PENGARUH PRINT SPEED DAN LAYER HEIGHT TERHADAP SIFAT MEKANIK PADA SPESIMEN 3D PRINTING FILAMENT TPU-95A

The development of Industry 4.0 technology in the manufacturing sector has led to the creation of high-quality and innovative products, particularly in 3D printing technology. This study aims to investigate the effect of varying print speed and layer height parameters on the mechanical properties of 3D printed products using TPU-95A filament. Print speed and layer height are key parameters in the Fused Deposition Modeling (FDM) process that influence the characteristics of the final product, especially in terms of hardness, tensile strength, and elongation.

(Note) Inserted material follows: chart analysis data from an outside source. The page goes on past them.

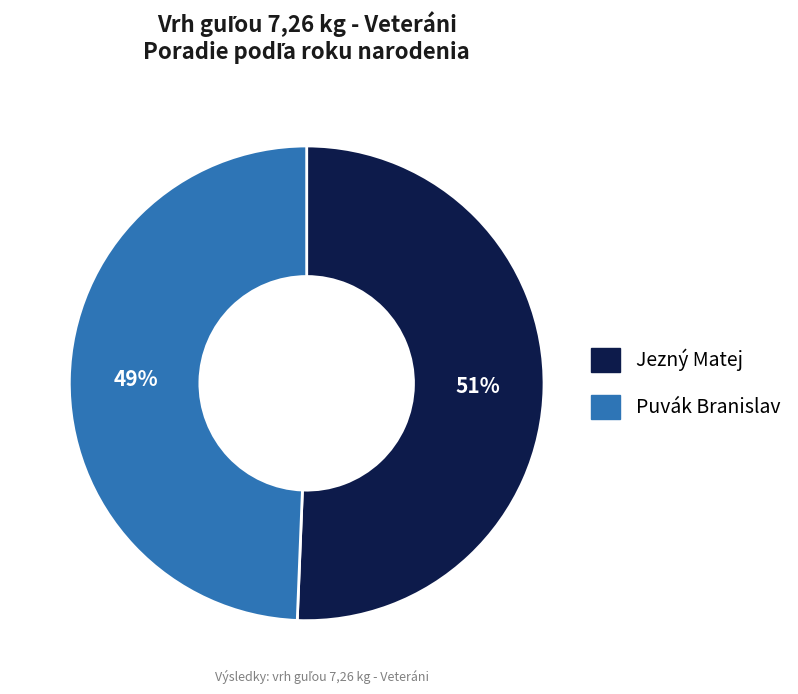

Rank the categories by value from lowest to highest.

Puvák Branislav, Jezný Matej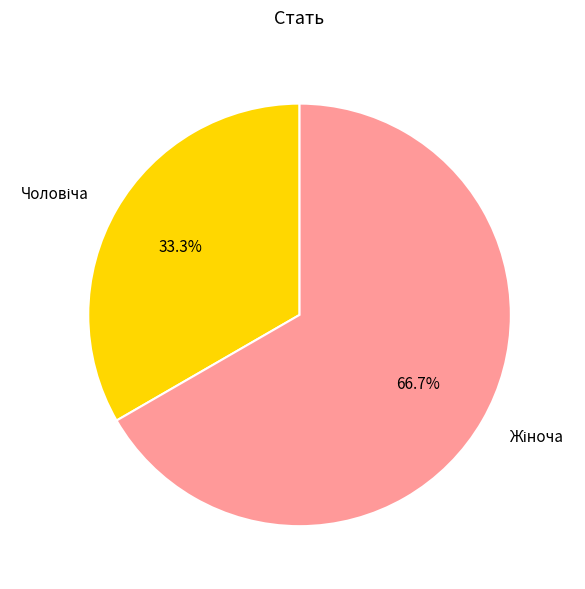

Is there a majority slice in this chart?

Yes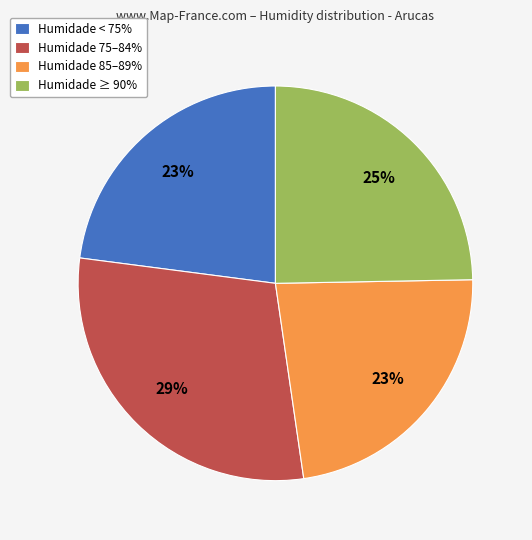

Do Humidade < 75% and Humidade 85–89% together represent more than half of the pie?

No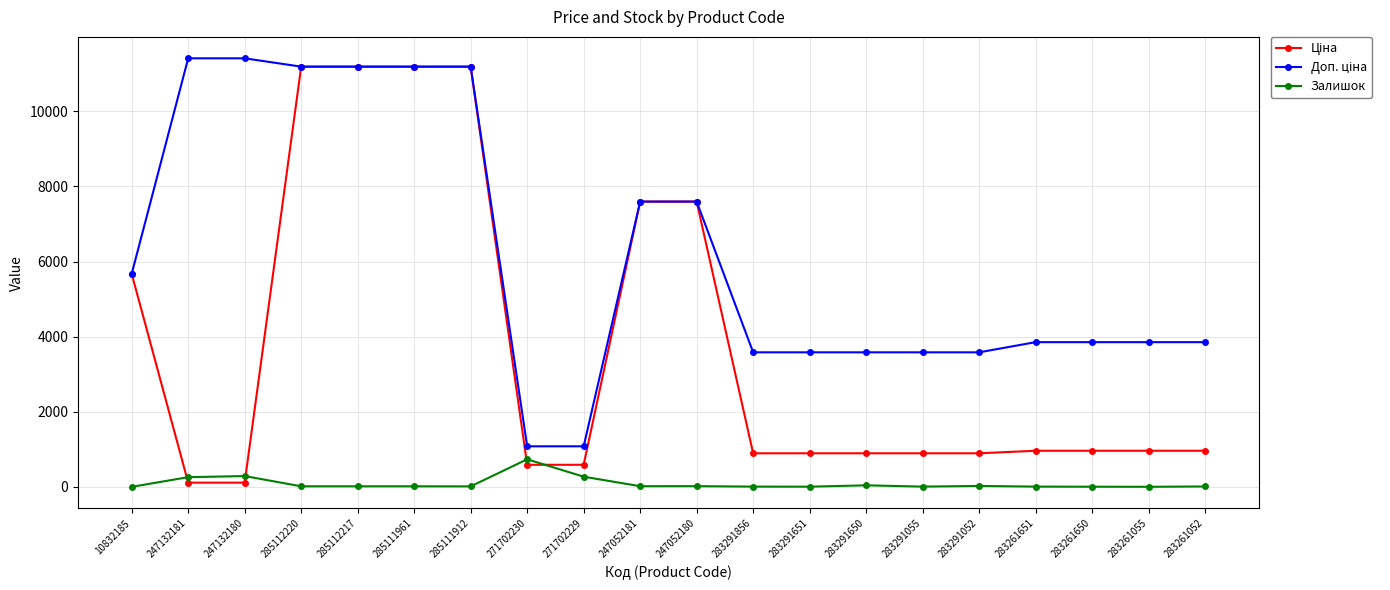

What is the difference between the highest and lowest values at 285112220?

11171.2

In this research, print speeds of 70 mm/s, 80 mm/s, and 90 mm/s, as well as layer heights of 0.15 mm and 0.2 mm, were used. Hardness testing was conducted according to the ASTM D2240 standard, while tensile testing followed the JIS K6251:2017 standard. The results showed that the combination of a 70 mm/s print speed and a 0.15 mm layer height produced the highest hardness value of 78,4 Shore A and the maximum tensile strength of 27.003 MPa. The highest elongation value of 145,5% was obtained from the combination of an 80 mm/s print speed and a 0.2 mm layer height. Statistical analysis using Two-Way ANOVA indicated that both print speed and layer height significantly affected hardness values (p < 0.05). Based on this study, it can be concluded that proper adjustment of printing parameters plays a crucial role in enhancing the mechanical quality of 3D-printed products made from TPU-95A.
Keywords: 3D Printing, TPU-95A, Print Speed, Layer Height, Hardness, Tensile Strength, Elongation.